Stored entries

(begin)

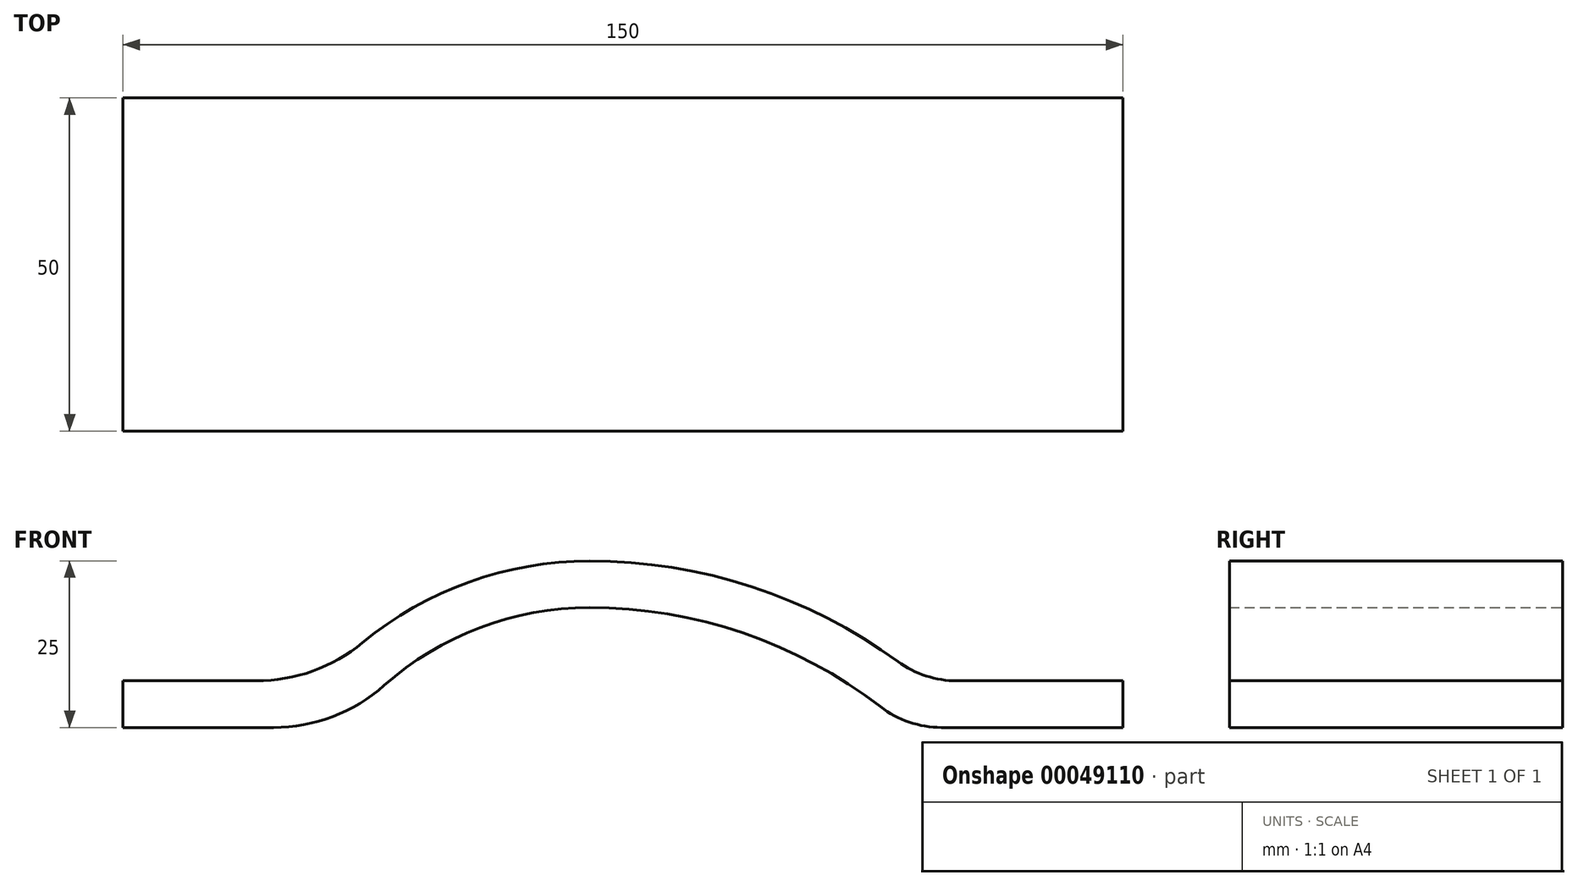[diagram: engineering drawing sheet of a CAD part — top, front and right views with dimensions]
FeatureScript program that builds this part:
annotation { "Feature Type Name" : "Feature", "Feature Type Description" : "" }
export const myFeature = defineFeature(function(context is Context, id is Id, definition is map)
    precondition{}
    {
        {
            assignVariable(context, id + "F0", {"name" : "ra", "anyValue" : 25 * mm});
        }
        {
            assignVariable(context, id + "F1", {"name" : "rb", "anyValue" : 15 * mm});
        }
        {
            assignVariable(context, id + "F2", {"name" : "a", "anyValue" : 50 * mm});
        }
        {
            var Q0;
            Q0=qCreatedBy(makeId("Front.planeOp"),FACE);
            var sketch = newSketch(context, id + "F3", { "sketchPlane" : qUnion([Q0])});
            skLineSegment(sketch, "E0", {"start": v(0, 0) * mm, "end": v(-70, 0) * mm});
            skLineSegment(sketch, "E1", {"start": v(-70, 0) * mm, "end": v(-70, 7) * mm});
            skLineSegment(sketch, "E2", {"start": v(-70, 7) * mm, "end": v(-40, 7) * mm});
            skLineSegment(sketch, "E3", {"start": v(-40, 7) * mm, "end": v(50, 7) * mm});
            skLineSegment(sketch, "E4", {"start": v(50, 7) * mm, "end": v(80, 7) * mm});
            skLineSegment(sketch, "E5", {"start": v(80, 7) * mm, "end": v(80, 0) * mm});
            skLineSegment(sketch, "E6", {"start": v(80, 0) * mm, "end": v(0, 0) * mm});
            skLineSegment(sketch, "E7", {"start": v(-46.56, 25) * mm, "end": v(64.84, 25) * mm, "construction": true});
            skSolve(sketch);
        }
        {
            var Q0;
            Q0=qCreatedBy(makeId("Front.planeOp"),FACE);
            var sketch = newSketch(context, id + "F4", { "sketchPlane" : qUnion([Q0])});
            skLineSegment(sketch, "E8.0", {"start": v(-46.56, 25) * mm, "end": v(64.84, 25) * mm, "construction": true});
            skPoint(sketch, "E9.0", {"position": v(-40, 7) * mm});
            skArc(sketch, "E10", {"start": v(0, 25) * mm, "mid": v(-53.44, -28.44) * mm, "end": v(0, -81.89) * mm});
            skPoint(sketch, "E10.first.point", {"position": v(0, 25) * mm});
            skArc(sketch, "E11", {"start": v(0, 18) * mm, "mid": v(-46.44, -28.44) * mm, "end": v(0, -74.89) * mm});
            skLineSegment(sketch, "E12", {"start": v(0, 25) * mm, "end": v(0, -81.89) * mm});
            skLineSegment(sketch, "E13.0", {"start": v(0, 0) * mm, "end": v(-70, 0) * mm});
            skSolve(sketch);
        }
        {
            var Q0;
            Q0=qCreatedBy(makeId("Front.planeOp"),FACE);
            var sketch = newSketch(context, id + "F5", { "sketchPlane" : qUnion([Q0])});
            skLineSegment(sketch, "E14.0", {"start": v(-46.56, 25) * mm, "end": v(64.84, 25) * mm, "construction": true});
            skPoint(sketch, "E15.0", {"position": v(50, 7) * mm});
            skArc(sketch, "E16", {"start": v(0, -131.89) * mm, "mid": v(78.44, -53.44) * mm, "end": v(0, 25) * mm});
            skArc(sketch, "E17", {"start": v(0, -124.89) * mm, "mid": v(71.44, -53.44) * mm, "end": v(0, 18) * mm});
            skLineSegment(sketch, "E18", {"start": v(0, 25) * mm, "end": v(0, -131.89) * mm});
            skLineSegment(sketch, "E19.0", {"start": v(80, 0) * mm, "end": v(0, 0) * mm});
            skSolve(sketch);
        }
        {
            var Q0;
            Q0=makeQuery(id+"F3.imprint","IMPRINT",FACE,{"disambiguationData":[TD([[makeQuery(id+"F3.imprint","IMPRINT",EDGE,{"derivedFrom":sQuery(id+"F3.wireOp",EDGE,"E0")}),-1.0]])]});
            extrude(context, id + "F6", {"entities" : qUnion([Q0]), "endBound" : BoundingType.SYMMETRIC, "depth" : getVariable(context, 'a')});
        }
        {
            var Q0;
            {var subQ3=sQuery(id+"F4.wireOp",EDGE,"E10");var subQ5=sQuery(id+"F4.wireOp",EDGE,"E12");var subQ7=makeQuery(id+"F4.imprint","INTERSECT",VERTEX,{"disambiguationData":[OD(0.0)],"derivedFrom":[subQ3,subQ5]});Q0=makeQuery(id+"F4.imprint","IMPRINT",FACE,{"disambiguationData":[TD([[makeQuery(id+"F4.imprint","IMPRINT",EDGE,{"disambiguationData":[TD([[subQ7,-1.0]])],"derivedFrom":subQ3}),1.0]])]});}
            extrude(context, id + "F7", {"entities" : qUnion([Q0]), "operationType" : NewBodyOperationType.ADD, "endBound" : BoundingType.SYMMETRIC, "depth" : getVariable(context, 'a')});
        }
        {
            var Q0;
            {var subQ3=sQuery(id+"F5.wireOp",EDGE,"E16");var subQ5=sQuery(id+"F5.wireOp",EDGE,"E18");var subQ7=makeQuery(id+"F5.imprint","INTERSECT",VERTEX,{"disambiguationData":[OD(1.0)],"derivedFrom":[subQ3,subQ5]});Q0=makeQuery(id+"F5.imprint","IMPRINT",FACE,{"disambiguationData":[TD([[makeQuery(id+"F5.imprint","IMPRINT",EDGE,{"disambiguationData":[TD([[subQ7,1.0]])],"derivedFrom":subQ3}),1.0]])]});}
            extrude(context, id + "F8", {"entities" : qUnion([Q0]), "operationType" : NewBodyOperationType.ADD, "endBound" : BoundingType.SYMMETRIC, "depth" : getVariable(context, 'a')});
        }
        {
            var Q0;
            {var subQ1=sQuery(id+"F4.wireOp",EDGE,"E11");Q0=makeQuery(id+"F4.imprint","IMPRINT",FACE,{"disambiguationData":[TD([[makeQuery(id+"F4.imprint","IMPRINT",EDGE,{"derivedFrom":subQ1}),1.0]])]});}
            extrude(context, id + "F9", {"entities" : qUnion([Q0]), "operationType" : NewBodyOperationType.REMOVE, "endBound" : BoundingType.SYMMETRIC, "oppositeDirection" : true, "depth" : getVariable(context, 'a')});
        }
        {
            var Q0;
            {var subQ1=sQuery(id+"F5.wireOp",EDGE,"E17");Q0=makeQuery(id+"F5.imprint","IMPRINT",FACE,{"disambiguationData":[TD([[makeQuery(id+"F5.imprint","IMPRINT",EDGE,{"derivedFrom":subQ1}),1.0]])]});}
            extrude(context, id + "F10", {"entities" : qUnion([Q0]), "operationType" : NewBodyOperationType.REMOVE, "endBound" : BoundingType.SYMMETRIC, "oppositeDirection" : true, "depth" : getVariable(context, 'a')});
        }
        {
            var Q0;
            Q0=makeQuery(id+"F7.boolean.opBoolean","INTERSECT",EDGE,{"derivedFrom":[makeQuery(id+"F6.opExtrude","SWEPT_FACE",FACE,{"disambiguationData":[OSD([sQuery(id+"F3.wireOp",EDGE,"E2"),sQuery(id+"F3.wireOp",EDGE,"E3"),sQuery(id+"F3.wireOp",EDGE,"E4")])]}),makeQuery(id+"F7.opExtrude","SWEPT_FACE",FACE,{"disambiguationData":[OSD([sQuery(id+"F4.wireOp",EDGE,"E10")])]})]});
            var Q1;
            Q1=makeQuery(id+"F9.boolean.opBoolean","INTERSECT",EDGE,{"derivedFrom":[makeQuery(id+"F6.opExtrude","SWEPT_FACE",FACE,{"disambiguationData":[OSD([sQuery(id+"F3.wireOp",EDGE,"E0"),sQuery(id+"F3.wireOp",EDGE,"E6")])]}),makeQuery(id+"F9.opExtrude","SWEPT_FACE",FACE,{"disambiguationData":[OSD([sQuery(id+"F4.wireOp",EDGE,"E11")])]})]});
            fillet(context, id + "F11", {"entities" : qUnion([Q0, Q1]), "radius" : getVariable(context, 'ra'), "tangentPropagation" : true, "allowEdgeOverflow" : false});
        }
        {
            var Q0;
            {var subQ0=sQuery(id+"F3.wireOp",EDGE,"E2");var subQ1=sQuery(id+"F3.wireOp",EDGE,"E3");var subQ2=sQuery(id+"F3.wireOp",EDGE,"E4");var subQ9=sQuery(id+"F3.wireOp",EDGE,"E5");Q0=makeQuery(id+"F8.boolean.opBoolean","INTERSECT",EDGE,{"derivedFrom":[makeQuery(id+"F7.boolean.opBoolean","SPLIT",FACE,{"disambiguationData":[TD([makeQuery(id+"F6.opExtrude","SWEPT_FACE",FACE,{"disambiguationData":[OSD([subQ9])]})])],"derivedFrom":makeQuery(id+"F6.opExtrude","SWEPT_FACE",FACE,{"disambiguationData":[OSD([subQ0,subQ1,subQ2])]})}),makeQuery(id+"F8.opExtrude","SWEPT_FACE",FACE,{"disambiguationData":[OSD([sQuery(id+"F5.wireOp",EDGE,"E16")])]})]});}
            var Q1;
            {var subQ0=sQuery(id+"F3.wireOp",EDGE,"E0");var subQ1=sQuery(id+"F3.wireOp",EDGE,"E6");var subQ3=sQuery(id+"F5.wireOp",EDGE,"E17");var subQ14=sQuery(id+"F3.wireOp",EDGE,"E5");Q1=makeQuery(id+"F10.boolean.opBoolean","INTERSECT",EDGE,{"derivedFrom":[makeQuery(id+"F9.boolean.opBoolean","SPLIT",FACE,{"disambiguationData":[TD([makeQuery(id+"F6.opExtrude","SWEPT_FACE",FACE,{"disambiguationData":[OSD([subQ14])]})])],"derivedFrom":makeQuery(id+"F6.opExtrude","SWEPT_FACE",FACE,{"disambiguationData":[OSD([subQ0,subQ1])]})}),makeQuery(id+"F10.opExtrude","SWEPT_FACE",FACE,{"disambiguationData":[OSD([subQ3])]})]});}
            fillet(context, id + "F12", {"entities" : qUnion([Q0, Q1]), "radius" : getVariable(context, 'rb'), "tangentPropagation" : true, "allowEdgeOverflow" : false});
        }
    });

(end)

**The request**
Write out the data above word for word, from the very start of the data through the line containing "v(-53.44, -28.44) *", including that line, and leave out the pictures.

**Solution for this problem**
[diagram: engineering drawing sheet of a CAD part — top, front and right views with dimensions]
FeatureScript program that builds this part:
annotation { "Feature Type Name" : "Feature", "Feature Type Description" : "" }
export const myFeature = defineFeature(function(context is Context, id is Id, definition is map)
    precondition{}
    {
        {
            assignVariable(context, id + "F0", {"name" : "ra", "anyValue" : 25 * mm});
        }
        {
            assignVariable(context, id + "F1", {"name" : "rb", "anyValue" : 15 * mm});
        }
        {
            assignVariable(context, id + "F2", {"name" : "a", "anyValue" : 50 * mm});
        }
        {
            var Q0;
            Q0=qCreatedBy(makeId("Front.planeOp"),FACE);
            var sketch = newSketch(context, id + "F3", { "sketchPlane" : qUnion([Q0])});
            skLineSegment(sketch, "E0", {"start": v(0, 0) * mm, "end": v(-70, 0) * mm});
            skLineSegment(sketch, "E1", {"start": v(-70, 0) * mm, "end": v(-70, 7) * mm});
            skLineSegment(sketch, "E2", {"start": v(-70, 7) * mm, "end": v(-40, 7) * mm});
            skLineSegment(sketch, "E3", {"start": v(-40, 7) * mm, "end": v(50, 7) * mm});
            skLineSegment(sketch, "E4", {"start": v(50, 7) * mm, "end": v(80, 7) * mm});
            skLineSegment(sketch, "E5", {"start": v(80, 7) * mm, "end": v(80, 0) * mm});
            skLineSegment(sketch, "E6", {"start": v(80, 0) * mm, "end": v(0, 0) * mm});
            skLineSegment(sketch, "E7", {"start": v(-46.56, 25) * mm, "end": v(64.84, 25) * mm, "construction": true});
            skSolve(sketch);
        }
        {
            var Q0;
            Q0=qCreatedBy(makeId("Front.planeOp"),FACE);
            var sketch = newSketch(context, id + "F4", { "sketchPlane" : qUnion([Q0])});
            skLineSegment(sketch, "E8.0", {"start": v(-46.56, 25) * mm, "end": v(64.84, 25) * mm, "construction": true});
            skPoint(sketch, "E9.0", {"position": v(-40, 7) * mm});
            skArc(sketch, "E10", {"start": v(0, 25) * mm, "mid": v(-53.44, -28.44) * mm, "end": v(0, -81.89) * mm});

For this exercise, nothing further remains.